We hope that you will find more ways to buy organic and support your local growers. You can get these and other recipes in Michel's cookbook, taste pure and simple.
Go to his website: http://www.michelnischan.com/cookbook.htm for more details on how to get your copy.
To find out more about wholesome wave just click on the logo.
The Meatloaf Recipe
Dressing Room Meatloaf, Michel Nischan
Ingredients
2 to 3 tablespoons olive oil
Kosher salt and freshly ground black pepper
1 cup peeled, diced parsnip (4 ounces; 2 to 4 parsnips)
3/4 cup peeled, diced carrots (3 ounces; about 2 carrots)
1/2 cup peeled, diced celery root (2 ounces)
1/3 cup diced onion (1-1/2 ounces)
3 pounds ground beef
Season
2 cups soft, fresh bread crumbs (about 4 slices of quality bread)
1 cup whole milk
2 large eggs
1/3 cup ketchup (3 ounces)
1 tablespoon kosher salt
1/4 teaspoon freshly ground black pepper
Method
1. Preheat the oven to 375 degrees F.
2. In a large sauté pan, heat the oil over medium-high heat. When hot, sauté the parsnips, carrots, celery root, and onions with a pinch of salt and pepper for 6 to 8 minutes or until softened. Set aside for 10 to 15 minutes to cool slightly.

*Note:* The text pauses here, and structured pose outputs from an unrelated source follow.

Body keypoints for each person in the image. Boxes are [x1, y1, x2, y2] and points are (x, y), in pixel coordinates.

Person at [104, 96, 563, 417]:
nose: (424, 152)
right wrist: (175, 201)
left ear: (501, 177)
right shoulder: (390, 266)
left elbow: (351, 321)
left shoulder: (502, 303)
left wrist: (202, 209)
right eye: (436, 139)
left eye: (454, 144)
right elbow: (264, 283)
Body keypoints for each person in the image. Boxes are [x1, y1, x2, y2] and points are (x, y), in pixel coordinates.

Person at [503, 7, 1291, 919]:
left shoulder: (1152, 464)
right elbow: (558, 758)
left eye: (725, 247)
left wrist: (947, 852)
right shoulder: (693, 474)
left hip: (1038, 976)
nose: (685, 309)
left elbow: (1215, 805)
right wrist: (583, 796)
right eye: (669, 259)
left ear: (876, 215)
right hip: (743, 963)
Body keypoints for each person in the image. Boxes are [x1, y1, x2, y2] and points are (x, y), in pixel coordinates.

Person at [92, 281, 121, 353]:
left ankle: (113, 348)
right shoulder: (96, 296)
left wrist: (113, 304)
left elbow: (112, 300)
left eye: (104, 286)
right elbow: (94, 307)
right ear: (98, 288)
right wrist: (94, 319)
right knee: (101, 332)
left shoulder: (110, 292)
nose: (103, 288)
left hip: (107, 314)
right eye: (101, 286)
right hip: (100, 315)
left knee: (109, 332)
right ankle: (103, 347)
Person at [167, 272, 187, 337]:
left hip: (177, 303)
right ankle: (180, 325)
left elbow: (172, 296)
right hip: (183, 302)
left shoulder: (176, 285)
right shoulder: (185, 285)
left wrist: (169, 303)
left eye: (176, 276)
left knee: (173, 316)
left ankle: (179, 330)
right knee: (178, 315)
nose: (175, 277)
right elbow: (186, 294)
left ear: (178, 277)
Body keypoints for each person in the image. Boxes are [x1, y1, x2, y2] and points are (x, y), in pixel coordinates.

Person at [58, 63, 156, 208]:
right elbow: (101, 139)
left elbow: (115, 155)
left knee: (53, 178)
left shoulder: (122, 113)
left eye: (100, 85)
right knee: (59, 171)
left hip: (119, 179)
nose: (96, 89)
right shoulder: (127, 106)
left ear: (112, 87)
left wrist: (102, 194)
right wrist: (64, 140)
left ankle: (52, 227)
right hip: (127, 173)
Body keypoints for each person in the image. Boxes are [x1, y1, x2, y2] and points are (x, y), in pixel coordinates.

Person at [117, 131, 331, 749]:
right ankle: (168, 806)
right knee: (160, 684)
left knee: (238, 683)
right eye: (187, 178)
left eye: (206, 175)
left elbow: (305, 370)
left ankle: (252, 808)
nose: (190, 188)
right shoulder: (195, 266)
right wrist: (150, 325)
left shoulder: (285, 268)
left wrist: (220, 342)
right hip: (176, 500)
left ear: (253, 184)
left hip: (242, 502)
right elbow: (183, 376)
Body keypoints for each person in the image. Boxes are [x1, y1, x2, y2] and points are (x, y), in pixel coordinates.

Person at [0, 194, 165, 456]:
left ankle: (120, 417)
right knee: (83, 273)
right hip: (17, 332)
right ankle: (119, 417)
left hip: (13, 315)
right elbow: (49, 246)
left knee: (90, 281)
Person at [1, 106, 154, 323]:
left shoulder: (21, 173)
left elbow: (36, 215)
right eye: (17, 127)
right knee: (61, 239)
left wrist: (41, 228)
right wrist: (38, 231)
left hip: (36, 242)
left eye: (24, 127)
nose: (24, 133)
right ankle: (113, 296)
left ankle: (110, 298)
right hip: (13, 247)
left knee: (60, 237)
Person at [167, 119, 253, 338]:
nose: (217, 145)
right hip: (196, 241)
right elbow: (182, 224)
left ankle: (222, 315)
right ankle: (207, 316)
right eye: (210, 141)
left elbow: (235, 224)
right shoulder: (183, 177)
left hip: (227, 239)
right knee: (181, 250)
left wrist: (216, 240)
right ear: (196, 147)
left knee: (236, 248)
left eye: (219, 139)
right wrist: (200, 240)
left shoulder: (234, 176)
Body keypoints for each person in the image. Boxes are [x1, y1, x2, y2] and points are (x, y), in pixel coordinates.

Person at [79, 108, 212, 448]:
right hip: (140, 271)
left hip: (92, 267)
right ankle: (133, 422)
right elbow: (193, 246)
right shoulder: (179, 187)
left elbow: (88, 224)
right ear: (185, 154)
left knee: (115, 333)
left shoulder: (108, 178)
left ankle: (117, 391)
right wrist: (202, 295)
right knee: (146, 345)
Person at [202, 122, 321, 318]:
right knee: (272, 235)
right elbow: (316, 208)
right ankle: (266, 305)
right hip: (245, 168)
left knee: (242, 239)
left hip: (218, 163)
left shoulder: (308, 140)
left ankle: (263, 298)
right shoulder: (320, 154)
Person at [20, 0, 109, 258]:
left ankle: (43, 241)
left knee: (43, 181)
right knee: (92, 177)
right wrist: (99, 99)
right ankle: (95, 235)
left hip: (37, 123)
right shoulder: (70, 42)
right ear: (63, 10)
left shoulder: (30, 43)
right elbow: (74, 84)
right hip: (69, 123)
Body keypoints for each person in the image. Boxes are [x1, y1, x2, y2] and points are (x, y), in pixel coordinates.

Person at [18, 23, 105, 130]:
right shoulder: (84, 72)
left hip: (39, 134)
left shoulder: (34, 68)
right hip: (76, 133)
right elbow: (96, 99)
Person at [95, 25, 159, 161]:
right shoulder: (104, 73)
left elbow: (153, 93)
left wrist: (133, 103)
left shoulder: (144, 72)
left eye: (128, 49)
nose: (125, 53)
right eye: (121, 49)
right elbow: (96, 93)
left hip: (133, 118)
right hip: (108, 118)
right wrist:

3. In a large mixing bowl, mix together the bread crumbs, milk, eggs, ketchup, salt, and pepper. Add the meat and cooked vegetables and using a wooden spoon or your hands, mix well.
4. Transfer the meat to a baking dish that measures 8- or 9-inches square or round
5. Bake for about 1-1/2 hours or until the meat loaf is heated all the way through. An instant-read thermometer inserted in the center of the loaf will read 145 degrees F.
6. Serve the meatloaf from the pan. Slice into serving pieces about 1 inch thick.